Furthermore, just common sense tells you what is required to keep millions of people in bondage, as slaves, and that is the ever present threat of cruelty, savage punishment, beatings, even death for those who step out of line, or worse try to escape. That was their reality.
Lord knows for over a hundred years the Haters of the South had the upper hand. Some of us indeed studied.
You see bondage. I see lack of freedom yet those blacks never knew freedom. It was the law at the time they live as slaves. I want to only relate history and read the haters hating the South in fury and fire.
I am not saying no plantations beat slaves. When you study this, surprisingly you will learn why few plantations beat their cast of slaves.
If your dog barks, do you beat it?
The myth that all of the South were cruel to slaves is wrong. In today's money, the price of a slave then is $40,000. Does that seem to you to be a candidate to be suffering beatings?

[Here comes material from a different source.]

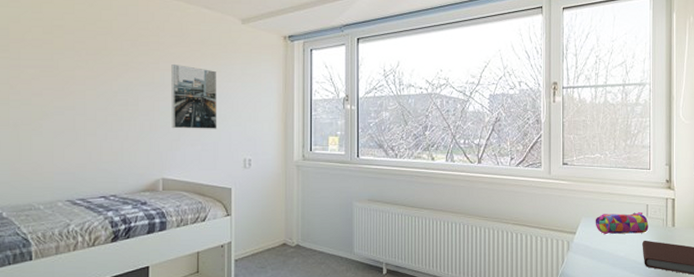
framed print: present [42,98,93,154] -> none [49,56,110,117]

If you spent a fortune on slaves, and you were then a plantation owner, would you chance killing your slave by beating the slave?
I traced this myth to one slave. And he for an odd reason was photographed at the Union lines and he got used to make the beating slaves myth.
Again, i see it like you should see men beating women. A few men beat women. But the vast majority of men do not beat women.
You might be shocked at how many slaves truly liked living on plantations.
1. Job security
2. Bonus payment for working hard. Both Washington and Jefferson used the bonus payment as a way to keep slaves from running off.
3. Living with the rich. It was great to live in a home built by the rich. Even if it had no indoor plumbing.
Even the rich shunned in the main house kitchens. Due to fire danger. Go visit actual plantations. Hear the docents explain life there. Stop preaching Democrat dogma.
Democrat pretend they fathered the end of slavery. They did not.